- [EXCERPT]:
<<<<

This paper introduces AerialFormer, an innovative fusion of a Transformer encoder enhanced by CNN Stem and a multi-dilated CNN decoder. Although Transformer-based approaches excel at modeling long-range dependencies, they face challenges in capturing local details and struggle to handle tiny objects. Thus, the proposed AerialFormer incorporates a CNN Stem module to effectively support the Transformer encoders and multi-dilated convolution to capture long-range dependence without increasing the memory footprint at the decoder. The proposed novel AerialFormer combines the strengths of a Transformer encoder and a multi-dilated CNN decoder, aided by skip connections, to capture both local context and long-range dependencies effectively in aerial image segmentation.

>>>>

- [COMPLETE THE FOLLOWING]:
(1) From the AerialFormer excerpt, return the passage from "This paper introduces" up to and including "aerial image segmentation.".
(2) Answer these questions using the AerialFormer excerpt.
(a) What module does AerialFormer include to support its Transformer encoders?
(b) Besides capturing local details, what do Transformer-based approaches struggle to handle?
(c) What aids the combination of the Transformer encoder and the multi-dilated CNN decoder?

- [PROVIDED RECORDS]:
<<<<

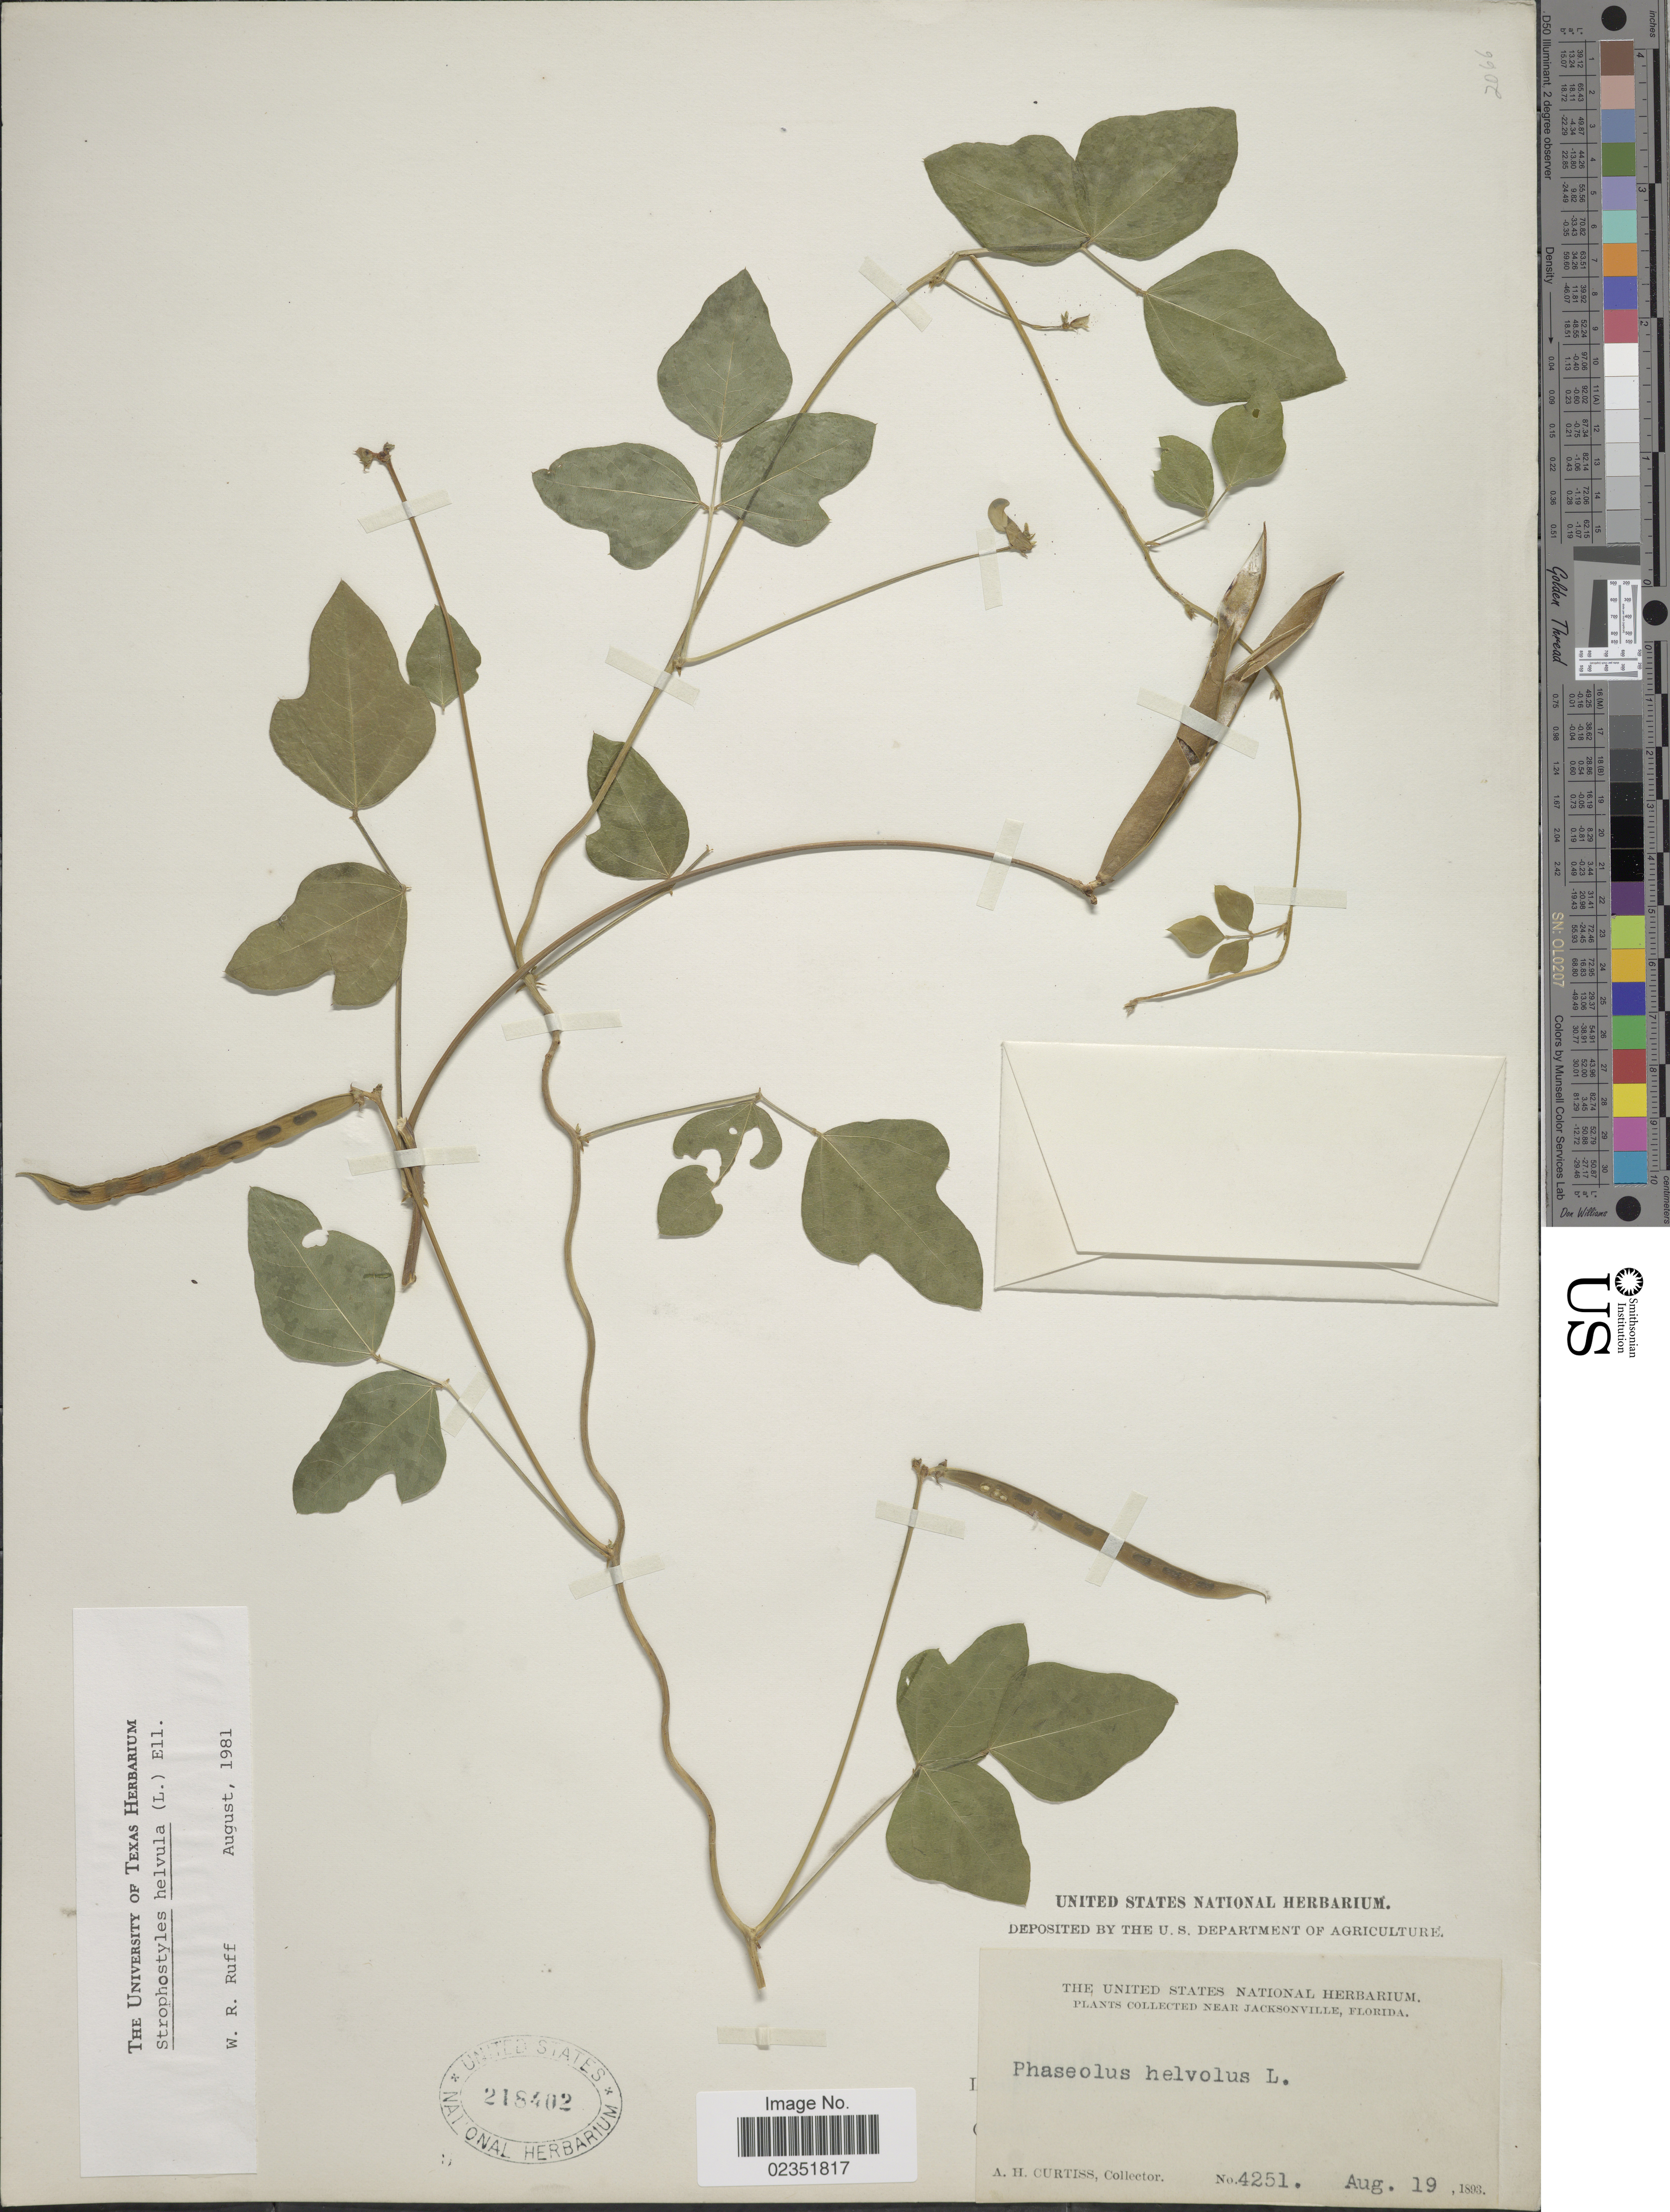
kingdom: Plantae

>>>>
<<<<

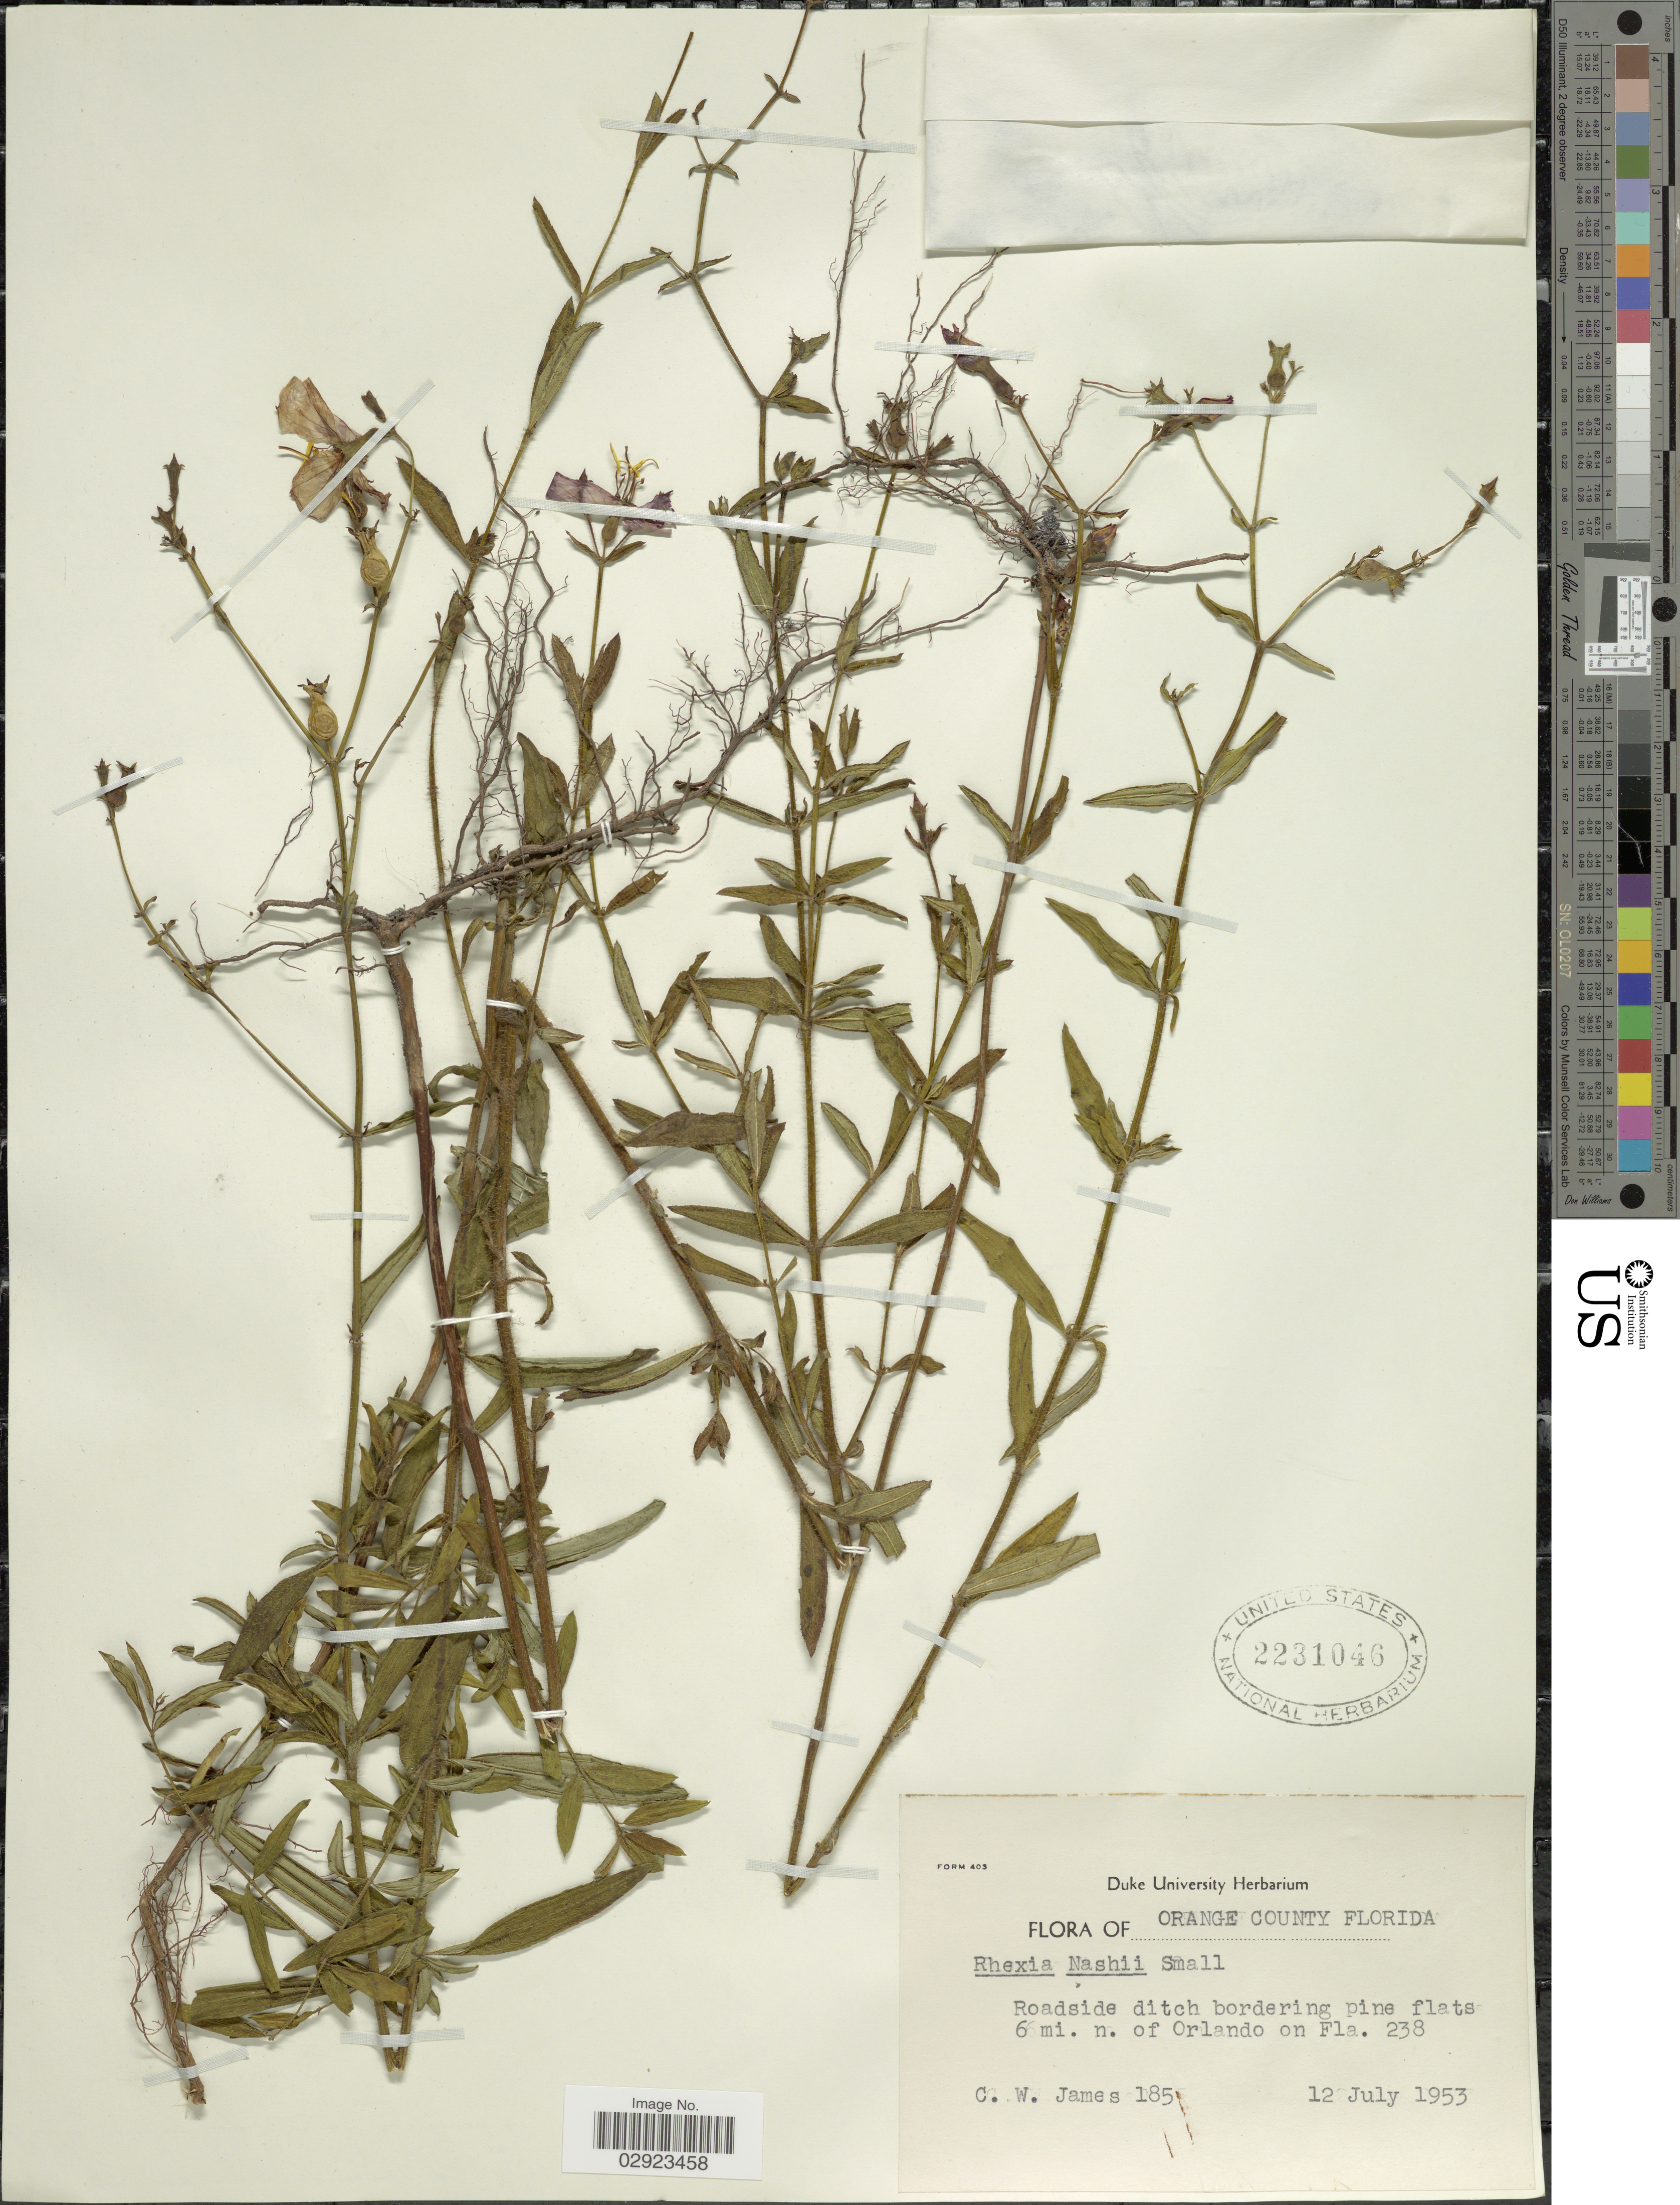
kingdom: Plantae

>>>>

- [ANSWERS FOR THIS EXERCISE]:
(1)
This paper introduces AerialFormer, an innovative fusion of a Transformer encoder enhanced by CNN Stem and a multi-dilated CNN decoder. Although Transformer-based approaches excel at modeling long-range dependencies, they face challenges in capturing local details and struggle to handle tiny objects. Thus, the proposed AerialFormer incorporates a CNN Stem module to effectively support the Transformer encoders and multi-dilated convolution to capture long-range dependence without increasing the memory footprint at the decoder. The proposed novel AerialFormer combines the strengths of a Transformer encoder and a multi-dilated CNN decoder, aided by skip connections, to capture both local context and long-range dependencies effectively in aerial image segmentation.

(2)
(a) A CNN Stem module.
(b) Tiny objects.
(c) Skip connections.